→ Input for this task
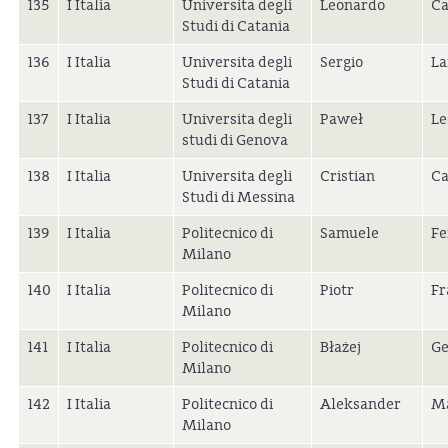
135
I Italia
Universita degli
Leonardo
Ca
Studi di Catania
136
I Italia
Universita degli
Sergio
La
Studi di Catania
137
I Italia
Universita degli
Paweł
Le
studi di Genova
138
I Italia
Universita degli
Cristian
Ca
Studi di Messina
139
I Italia
Politecnico di
Samuele
Fe
Milano
140
I Italia
Politecnico di
Piotr
Fr
Milano
141
I Italia
Politecnico di
Błażej
Ge
Milano
142
I Italia
Politecnico di
Aleksander
Ma
Milano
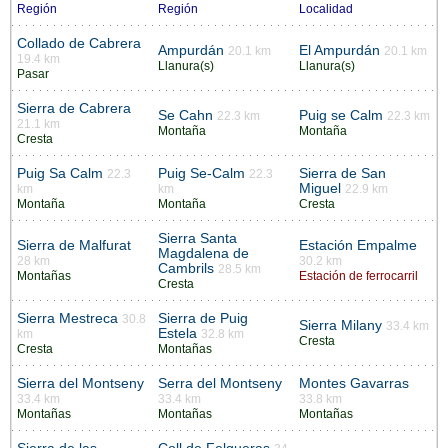
Región
Región
Localidad
Collado de Cabrera
Ampurdán
El Ampurdán
20.1 km
20.1 km
19.4 km
Llanura(s)
Llanura(s)
Pasar
Sierra de Cabrera
Se Cahn
Puig se Calm
22.3 km
22.3 km
21.1 km
Montaña
Montaña
Cresta
Puig Sa Calm
Puig Se-Calm
Sierra de San
22.3
22.3
Miguel
km
km
22.9 km
Montaña
Montaña
Cresta
Sierra Santa
Sierra de Malfurat
Estación Empalme
Magdalena de
28 km
30.2 km
Cambrils
28.5 km
Montañas
Estación de ferrocarril
Cresta
Sierra Mestreca
Sierra de Puig
30.8
Sierra Milany
33.4 km
Estela
km
32.8 km
Cresta
Cresta
Montañas
Sierra del Montseny
Serra del Montseny
Montes Gavarras
33.4 km
33.4 km
33.8 km
Montañas
Montañas
Montañas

→ Work task
Which lines in the entries above contain the string "Cabrera"? Report each of those lines in full.

→ Response to this task
Collado de Cabrera
Sierra de Cabrera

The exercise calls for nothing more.